Katrina was different: It was far more vast. For the first time, the nonprofit American Radio Relay League (ARRL) set up a website and database to facilitate assigning hams.

Pamela Taylor, who works as an events manager in Hampton Beach, N.H., got a call from FEMA and headed south on Sept. 9. She was deployed to a shelter in Ocean Springs, Miss., near Gulfport, before moving to New Orleans. The shelter was a church, well-supplied and maintained, with an abundance of volunteers. Her job was to radio for special needs, anything from a doctor to paper plates. Nights sometimes brought an emergency or two when a resident had to be removed, usually for alcohol or drug problems.

Hams worked with the National Weather Service before and during the hurricane. They still are receiving and transmitting messages in shelters and other locations, alerting emergency agencies that a community needs water, that an elderly woman needs an ambulance, or that sanitary conditions are in crisis.

An estimated 600,000 FCC-licensed amateur radio operators live in the United States; about 162,000 are members of the ARRL, which was founded in 1904 and is located here in Newington, Conn. Nearby Hartford is where Hiram Percy Maxim, the father of amateur radio, experimented at sending messages across the city and then relaying them across the country. Long before e-mail, there was amateur radio. It evolved over the last century so that today, ham operators communicate with one another around the world. Allen Pitts, for example, the ARRL's media-relations manager, says he has spoken to fellow hams in 213 foreign countries or "political entities."

That's the hobby part of hamdom. The serious and vital part is seen in the Amateur Radio Emergency Service (ARES). Trained ham operators are ready with their "go kits" of equipment, batteries, and energy bars. ARRL coordinates the work of the emergency operators. Hams were at ground zero in New York within hours, they were in Florida for the multiple hurricanes last year, and they handled communications in the Northeast blackout of 2003.

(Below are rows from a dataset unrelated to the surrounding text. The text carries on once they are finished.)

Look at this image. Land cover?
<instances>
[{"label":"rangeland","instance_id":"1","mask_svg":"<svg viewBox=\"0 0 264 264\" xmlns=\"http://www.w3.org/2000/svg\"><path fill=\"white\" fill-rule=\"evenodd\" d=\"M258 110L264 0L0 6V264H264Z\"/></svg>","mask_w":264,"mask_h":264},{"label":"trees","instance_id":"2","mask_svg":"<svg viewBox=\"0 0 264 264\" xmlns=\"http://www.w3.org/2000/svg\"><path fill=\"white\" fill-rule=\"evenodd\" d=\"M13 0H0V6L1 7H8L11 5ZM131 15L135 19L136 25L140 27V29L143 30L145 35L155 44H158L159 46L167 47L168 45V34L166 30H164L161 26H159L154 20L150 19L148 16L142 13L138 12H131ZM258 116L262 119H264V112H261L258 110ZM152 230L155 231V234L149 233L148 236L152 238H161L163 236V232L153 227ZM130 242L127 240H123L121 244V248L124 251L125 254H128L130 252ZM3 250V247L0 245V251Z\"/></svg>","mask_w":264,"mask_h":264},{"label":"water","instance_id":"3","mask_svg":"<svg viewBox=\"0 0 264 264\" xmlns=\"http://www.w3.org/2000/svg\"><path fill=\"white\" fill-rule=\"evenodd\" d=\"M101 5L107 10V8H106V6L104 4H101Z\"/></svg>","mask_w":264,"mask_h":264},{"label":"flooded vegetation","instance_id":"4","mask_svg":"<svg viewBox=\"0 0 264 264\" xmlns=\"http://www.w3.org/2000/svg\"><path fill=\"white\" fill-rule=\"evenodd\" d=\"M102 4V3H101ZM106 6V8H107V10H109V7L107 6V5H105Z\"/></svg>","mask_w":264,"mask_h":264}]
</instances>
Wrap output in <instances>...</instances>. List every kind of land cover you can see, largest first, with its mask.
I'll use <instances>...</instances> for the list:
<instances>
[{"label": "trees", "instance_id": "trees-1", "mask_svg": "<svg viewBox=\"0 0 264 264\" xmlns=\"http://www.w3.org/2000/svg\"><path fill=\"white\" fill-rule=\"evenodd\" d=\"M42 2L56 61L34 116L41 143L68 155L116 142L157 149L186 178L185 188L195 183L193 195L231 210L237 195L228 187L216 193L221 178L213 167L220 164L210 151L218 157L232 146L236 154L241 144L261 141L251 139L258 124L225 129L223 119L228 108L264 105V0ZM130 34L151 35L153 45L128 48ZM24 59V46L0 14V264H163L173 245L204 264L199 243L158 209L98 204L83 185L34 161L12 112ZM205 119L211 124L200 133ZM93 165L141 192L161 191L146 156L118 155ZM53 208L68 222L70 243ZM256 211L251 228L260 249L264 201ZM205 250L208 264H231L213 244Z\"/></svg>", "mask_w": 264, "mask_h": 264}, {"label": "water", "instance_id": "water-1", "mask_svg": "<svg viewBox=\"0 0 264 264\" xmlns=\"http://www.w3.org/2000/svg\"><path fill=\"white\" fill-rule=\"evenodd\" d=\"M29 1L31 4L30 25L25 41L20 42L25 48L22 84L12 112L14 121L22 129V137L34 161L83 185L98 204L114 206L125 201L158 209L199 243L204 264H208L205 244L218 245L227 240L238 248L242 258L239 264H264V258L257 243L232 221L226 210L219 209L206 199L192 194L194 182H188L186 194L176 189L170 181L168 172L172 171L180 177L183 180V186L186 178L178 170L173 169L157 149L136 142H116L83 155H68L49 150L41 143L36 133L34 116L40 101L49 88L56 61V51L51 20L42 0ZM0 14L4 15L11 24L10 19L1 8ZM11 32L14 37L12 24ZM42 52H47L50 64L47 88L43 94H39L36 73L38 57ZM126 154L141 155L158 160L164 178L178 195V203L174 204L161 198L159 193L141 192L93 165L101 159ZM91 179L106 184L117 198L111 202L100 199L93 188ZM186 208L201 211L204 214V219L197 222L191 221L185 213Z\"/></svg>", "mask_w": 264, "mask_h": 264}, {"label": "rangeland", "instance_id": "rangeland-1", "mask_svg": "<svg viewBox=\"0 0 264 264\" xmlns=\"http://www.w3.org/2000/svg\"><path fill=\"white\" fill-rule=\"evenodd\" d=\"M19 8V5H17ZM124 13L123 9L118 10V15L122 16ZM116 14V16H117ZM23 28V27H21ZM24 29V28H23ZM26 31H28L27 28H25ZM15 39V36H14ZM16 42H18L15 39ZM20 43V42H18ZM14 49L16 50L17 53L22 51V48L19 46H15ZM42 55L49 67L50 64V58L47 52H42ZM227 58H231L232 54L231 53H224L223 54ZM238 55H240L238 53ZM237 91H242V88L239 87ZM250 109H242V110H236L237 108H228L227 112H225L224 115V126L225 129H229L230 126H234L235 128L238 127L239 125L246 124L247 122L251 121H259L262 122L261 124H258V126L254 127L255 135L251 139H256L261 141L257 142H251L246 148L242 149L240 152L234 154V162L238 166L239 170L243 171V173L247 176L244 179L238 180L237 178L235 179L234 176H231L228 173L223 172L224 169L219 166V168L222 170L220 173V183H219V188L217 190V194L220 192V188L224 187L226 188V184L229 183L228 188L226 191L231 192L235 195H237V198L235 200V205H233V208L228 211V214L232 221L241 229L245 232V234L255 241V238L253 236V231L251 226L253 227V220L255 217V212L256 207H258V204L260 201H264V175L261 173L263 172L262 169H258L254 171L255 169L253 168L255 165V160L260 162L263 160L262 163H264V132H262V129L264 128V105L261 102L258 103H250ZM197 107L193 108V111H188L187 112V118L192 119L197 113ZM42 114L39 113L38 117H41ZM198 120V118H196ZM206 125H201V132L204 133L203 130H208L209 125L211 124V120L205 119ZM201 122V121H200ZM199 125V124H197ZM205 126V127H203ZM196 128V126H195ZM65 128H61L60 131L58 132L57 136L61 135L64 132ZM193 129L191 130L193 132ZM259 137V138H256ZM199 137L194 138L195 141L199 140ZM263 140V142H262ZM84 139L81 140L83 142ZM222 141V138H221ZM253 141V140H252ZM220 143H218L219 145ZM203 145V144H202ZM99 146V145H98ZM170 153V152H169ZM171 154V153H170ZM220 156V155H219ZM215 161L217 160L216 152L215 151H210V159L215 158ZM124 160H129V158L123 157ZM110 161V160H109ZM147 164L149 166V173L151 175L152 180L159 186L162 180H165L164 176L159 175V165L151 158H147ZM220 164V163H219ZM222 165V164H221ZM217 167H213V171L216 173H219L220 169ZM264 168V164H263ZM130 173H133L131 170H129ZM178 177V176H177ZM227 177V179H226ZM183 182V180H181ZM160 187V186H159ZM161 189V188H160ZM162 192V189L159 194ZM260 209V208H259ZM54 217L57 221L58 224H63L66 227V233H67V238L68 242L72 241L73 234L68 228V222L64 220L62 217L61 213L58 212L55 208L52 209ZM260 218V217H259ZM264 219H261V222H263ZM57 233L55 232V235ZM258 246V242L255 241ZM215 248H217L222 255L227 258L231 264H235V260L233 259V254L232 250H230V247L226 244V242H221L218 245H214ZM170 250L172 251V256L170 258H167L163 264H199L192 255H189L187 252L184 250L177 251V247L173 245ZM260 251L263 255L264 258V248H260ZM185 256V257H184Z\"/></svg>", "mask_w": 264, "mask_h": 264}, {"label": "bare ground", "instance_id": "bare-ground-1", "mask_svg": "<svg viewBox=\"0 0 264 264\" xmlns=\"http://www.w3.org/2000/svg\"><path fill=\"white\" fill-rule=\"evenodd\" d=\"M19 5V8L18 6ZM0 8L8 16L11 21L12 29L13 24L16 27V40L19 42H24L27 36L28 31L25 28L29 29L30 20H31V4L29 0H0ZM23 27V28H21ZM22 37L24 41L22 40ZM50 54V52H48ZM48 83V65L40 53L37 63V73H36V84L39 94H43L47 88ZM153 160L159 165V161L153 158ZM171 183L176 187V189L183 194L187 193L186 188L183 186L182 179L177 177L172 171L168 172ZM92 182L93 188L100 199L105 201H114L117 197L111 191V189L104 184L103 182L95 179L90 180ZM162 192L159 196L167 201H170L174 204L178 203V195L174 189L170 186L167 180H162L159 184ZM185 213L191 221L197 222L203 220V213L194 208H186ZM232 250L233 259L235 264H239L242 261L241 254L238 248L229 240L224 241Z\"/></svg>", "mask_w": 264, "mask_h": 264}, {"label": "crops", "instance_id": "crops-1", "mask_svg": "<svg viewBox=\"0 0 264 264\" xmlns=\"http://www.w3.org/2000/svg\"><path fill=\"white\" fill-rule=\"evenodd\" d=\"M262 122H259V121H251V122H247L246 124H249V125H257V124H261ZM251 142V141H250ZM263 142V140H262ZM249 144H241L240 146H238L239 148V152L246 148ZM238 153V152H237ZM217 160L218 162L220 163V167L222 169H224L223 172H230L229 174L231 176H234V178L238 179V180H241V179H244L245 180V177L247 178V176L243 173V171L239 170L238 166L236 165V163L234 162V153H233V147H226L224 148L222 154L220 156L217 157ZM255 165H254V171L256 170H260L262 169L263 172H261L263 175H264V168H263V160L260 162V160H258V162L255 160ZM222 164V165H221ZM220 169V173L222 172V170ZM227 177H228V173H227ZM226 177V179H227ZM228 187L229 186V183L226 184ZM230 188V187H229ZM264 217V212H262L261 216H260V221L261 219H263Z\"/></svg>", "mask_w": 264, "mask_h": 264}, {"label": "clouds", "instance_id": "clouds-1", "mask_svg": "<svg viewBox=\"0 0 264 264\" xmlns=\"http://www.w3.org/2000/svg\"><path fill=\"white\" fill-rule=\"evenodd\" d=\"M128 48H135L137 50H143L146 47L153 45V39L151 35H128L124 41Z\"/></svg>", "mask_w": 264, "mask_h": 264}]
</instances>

Hams are volunteers. When they set sail for disasters, they pay their own way. Sometimes employers give them a paid leave or reimburse expenses. Hams' sacrifices are real, but the rewards are often intangible.

Mark Conklin of Tulsa got time off as a sales manager for an appliance company to relay messages. At first he handled communications between the state department of emergency management and the highway patrol.

Next he was assigned to the 1,200 evacuees transplanted to an Oklahoma National Guard camp. At the camp, he talked to an elderly woman who was crying because she was happy - "communications" had been able to get a pair of glasses for her. "For the first time in a week," she said, "I can see."